Linie lotnicze w celu zagwarantowania sobie większej kontroli nad wydatkami w przypadku pozycji, która ma aż niemal 1/3 udział w kosztach tradycyjnie zabezpieczają zakupy paliwa przy wynegocjowanych poziomach cenowych. Oznacza to, że potrzebują również czasu, aby odczuć korzyści z 50-procentowego spadku cen ropy naftowej od czerwca 2014 r.
Lufthansa szacuje, że rachunek za zakup paliwa w 2015 r. spadnie do 5,8 mld EUR wobec 6,7 mld w roku 2014. Projekcja została sporządzana w oparciu o cenę dla ropy Brent nie przekraczającą 68 USD/b w 2015 r.
Obecnie linie lotnicze zabezpieczają 73 proc. zakupów ropy w 2015 r. To mniej niż rok wcześniej gdy wskaźnik ten sięgał 79 proc.
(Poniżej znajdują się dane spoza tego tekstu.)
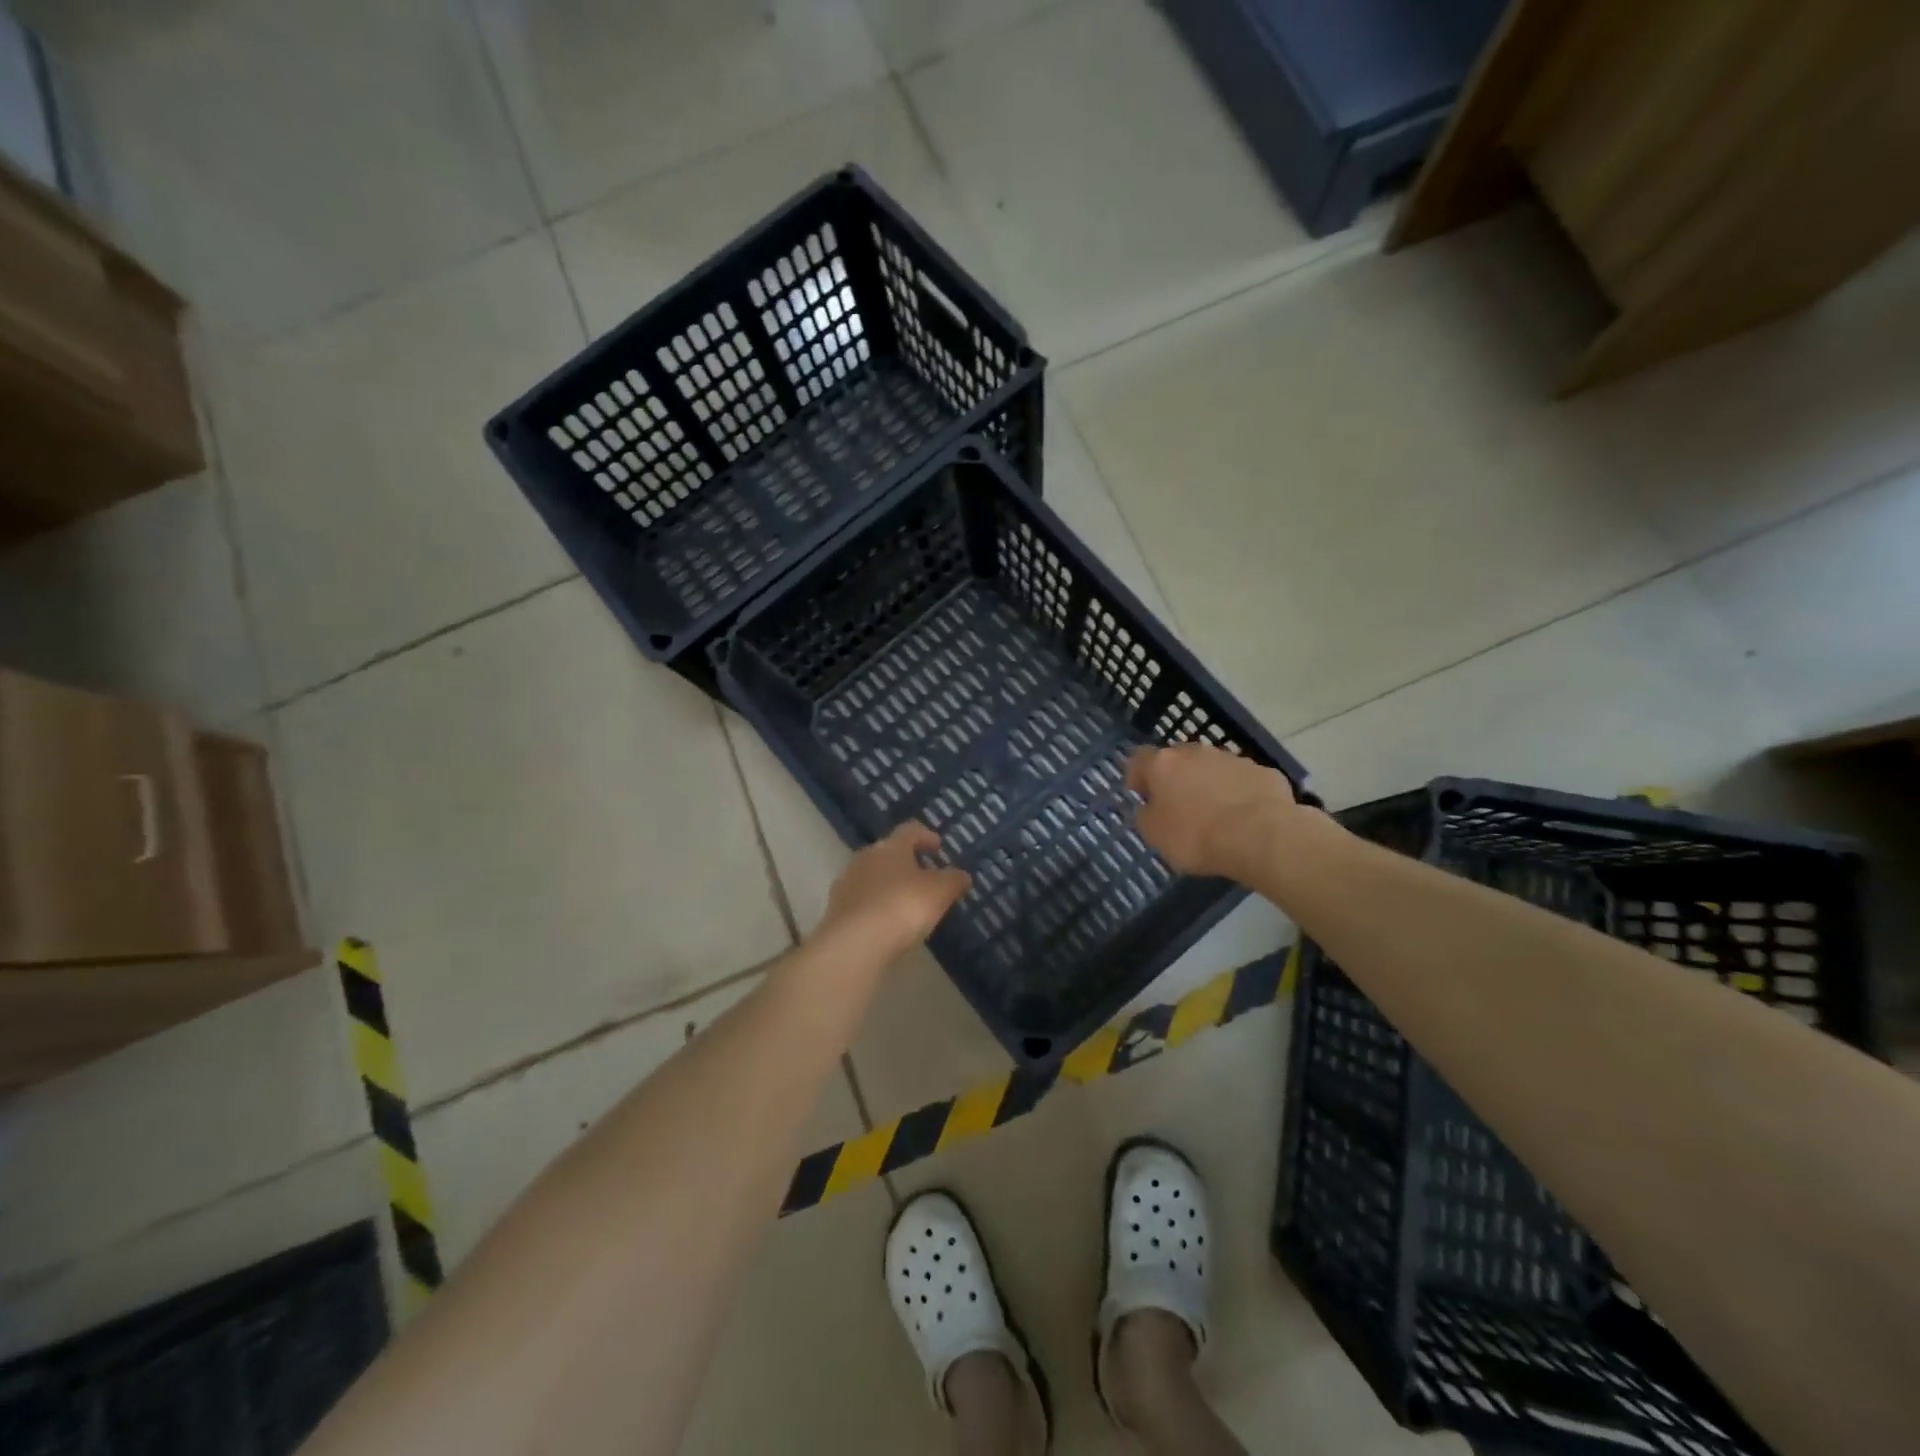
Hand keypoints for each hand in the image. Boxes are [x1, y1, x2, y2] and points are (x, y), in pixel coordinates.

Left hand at [814, 822, 970, 962]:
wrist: (854, 943)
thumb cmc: (902, 907)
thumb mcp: (940, 892)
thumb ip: (953, 880)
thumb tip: (962, 875)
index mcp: (891, 847)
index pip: (909, 831)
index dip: (926, 836)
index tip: (938, 846)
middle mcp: (865, 858)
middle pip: (888, 852)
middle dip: (906, 862)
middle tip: (923, 876)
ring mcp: (846, 883)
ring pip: (871, 876)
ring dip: (887, 884)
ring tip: (904, 903)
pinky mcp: (835, 910)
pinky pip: (860, 901)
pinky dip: (874, 906)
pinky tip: (885, 923)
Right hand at [1126, 743, 1298, 879]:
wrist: (1261, 837)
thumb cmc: (1196, 836)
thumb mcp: (1155, 835)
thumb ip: (1145, 816)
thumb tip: (1148, 807)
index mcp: (1164, 764)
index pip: (1140, 759)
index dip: (1137, 776)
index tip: (1140, 795)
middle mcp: (1196, 752)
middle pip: (1178, 759)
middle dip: (1175, 778)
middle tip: (1177, 804)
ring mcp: (1232, 759)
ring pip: (1212, 767)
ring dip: (1208, 784)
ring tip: (1214, 814)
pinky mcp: (1263, 772)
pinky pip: (1242, 781)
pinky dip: (1238, 794)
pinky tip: (1244, 818)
Gwałtowna przecena ropy doprowadziła do znaczącego wzrostu notowań akcji przewoźników lotniczych. W ostatnich trzech miesiącach kurs walorów Lufthansy wzrósł o 30 proc. W przypadku British Airways zysk sięga aż 43 proc. a akcje Air France-KLM podrożały o 25 proc.